§ **Your assignment**
Check every line of the data below for the word "tail". Copy the ones that have it.

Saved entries
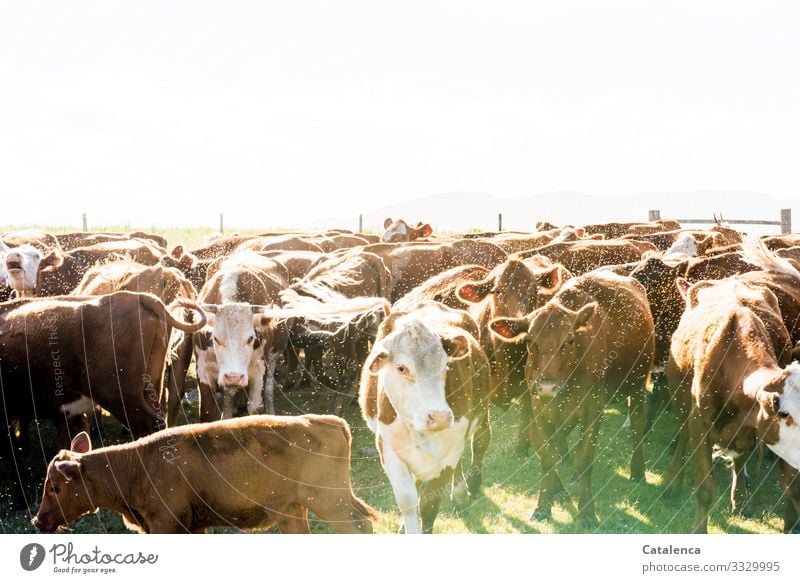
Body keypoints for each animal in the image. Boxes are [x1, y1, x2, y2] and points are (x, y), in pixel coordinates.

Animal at [32, 418, 376, 536]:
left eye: (56, 487)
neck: (136, 467)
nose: (39, 520)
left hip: (330, 502)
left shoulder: (167, 526)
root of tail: (326, 421)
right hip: (293, 512)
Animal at [360, 302, 490, 532]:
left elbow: (429, 503)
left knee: (480, 443)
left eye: (446, 366)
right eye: (401, 368)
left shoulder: (451, 448)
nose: (439, 416)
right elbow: (407, 500)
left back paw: (463, 492)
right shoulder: (388, 448)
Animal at [490, 272, 652, 528]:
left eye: (569, 341)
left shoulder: (594, 408)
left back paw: (637, 470)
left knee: (637, 425)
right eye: (530, 342)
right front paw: (545, 504)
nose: (547, 387)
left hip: (637, 384)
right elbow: (547, 456)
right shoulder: (539, 408)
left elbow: (584, 458)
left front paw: (586, 511)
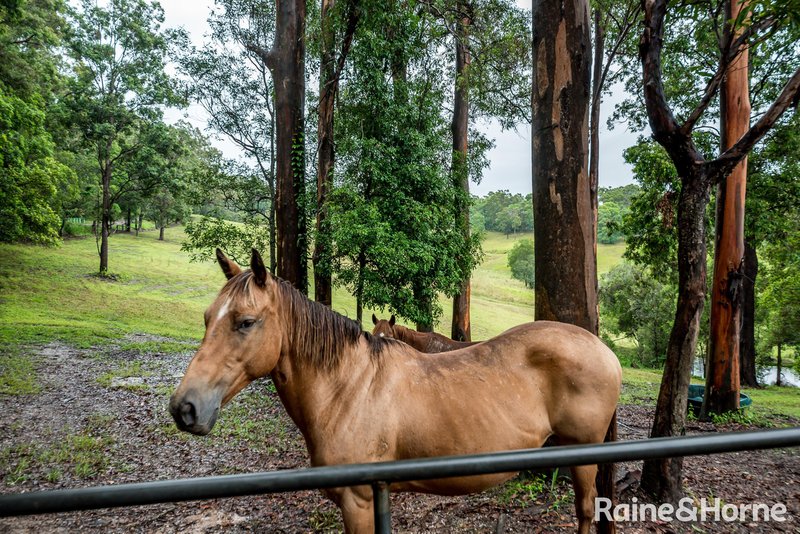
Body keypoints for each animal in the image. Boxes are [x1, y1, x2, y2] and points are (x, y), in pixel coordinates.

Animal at [172, 251, 620, 534]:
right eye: (208, 318)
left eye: (245, 322)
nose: (185, 407)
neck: (347, 388)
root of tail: (604, 351)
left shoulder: (358, 501)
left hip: (582, 455)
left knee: (585, 511)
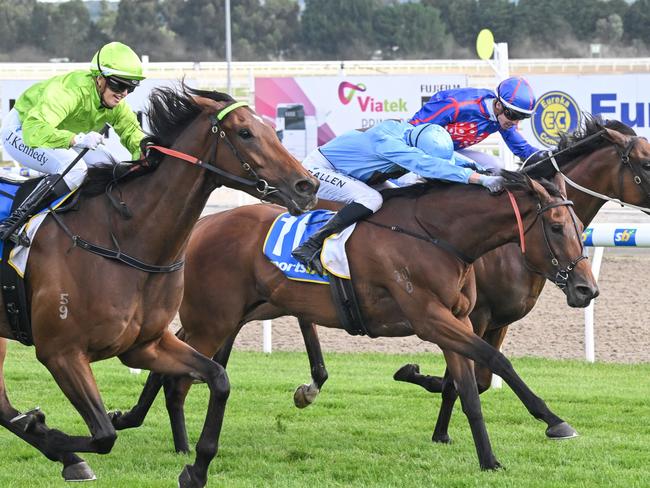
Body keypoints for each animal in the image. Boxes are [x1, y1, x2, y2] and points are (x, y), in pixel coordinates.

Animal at [0, 86, 316, 486]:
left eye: (273, 130)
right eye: (245, 133)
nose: (307, 186)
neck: (121, 239)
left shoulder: (145, 345)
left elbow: (218, 378)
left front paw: (197, 467)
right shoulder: (60, 351)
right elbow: (104, 434)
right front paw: (43, 428)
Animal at [109, 170, 596, 470]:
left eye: (579, 226)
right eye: (556, 228)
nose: (586, 289)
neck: (438, 235)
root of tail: (199, 230)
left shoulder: (455, 320)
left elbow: (470, 390)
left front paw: (488, 460)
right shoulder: (432, 319)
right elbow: (496, 364)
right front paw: (555, 421)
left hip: (231, 316)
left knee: (176, 365)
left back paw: (160, 433)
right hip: (212, 319)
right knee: (178, 375)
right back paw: (175, 442)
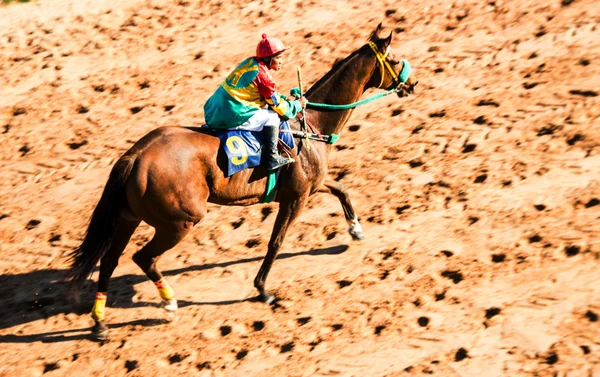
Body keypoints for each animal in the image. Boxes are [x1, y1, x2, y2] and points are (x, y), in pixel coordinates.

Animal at [68, 25, 418, 340]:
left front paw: (356, 229)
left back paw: (99, 324)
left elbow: (342, 190)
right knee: (143, 258)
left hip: (129, 217)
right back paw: (169, 304)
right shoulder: (296, 197)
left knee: (109, 261)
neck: (311, 125)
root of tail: (136, 156)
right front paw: (263, 290)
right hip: (179, 222)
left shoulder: (311, 185)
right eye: (394, 58)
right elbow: (276, 242)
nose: (412, 82)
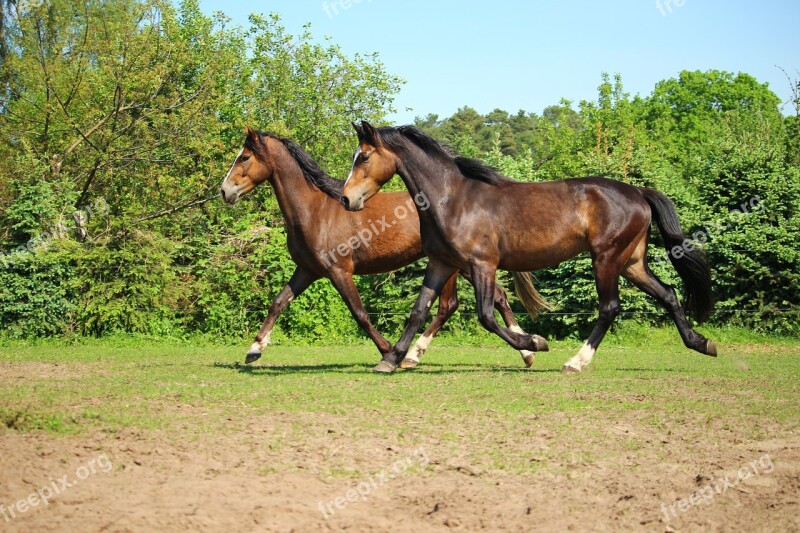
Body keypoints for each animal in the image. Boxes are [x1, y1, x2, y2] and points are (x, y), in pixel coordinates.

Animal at [219, 125, 548, 366]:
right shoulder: (307, 270)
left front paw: (387, 350)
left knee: (465, 303)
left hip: (461, 265)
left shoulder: (339, 271)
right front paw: (254, 350)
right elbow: (278, 302)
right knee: (476, 301)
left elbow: (360, 314)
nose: (224, 191)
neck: (315, 209)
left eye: (244, 157)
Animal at [340, 120, 716, 372]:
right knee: (668, 293)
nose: (346, 199)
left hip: (607, 259)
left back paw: (576, 361)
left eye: (364, 157)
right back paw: (702, 343)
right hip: (631, 262)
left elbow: (487, 316)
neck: (453, 198)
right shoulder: (441, 263)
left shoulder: (482, 264)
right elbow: (419, 310)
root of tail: (638, 192)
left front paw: (535, 342)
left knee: (609, 307)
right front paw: (392, 359)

§ **Response to this task**
root of tail: (326, 421)
root of tail: (604, 351)
root of tail: (199, 230)
root of tail: (136, 156)
root of tail: (638, 192)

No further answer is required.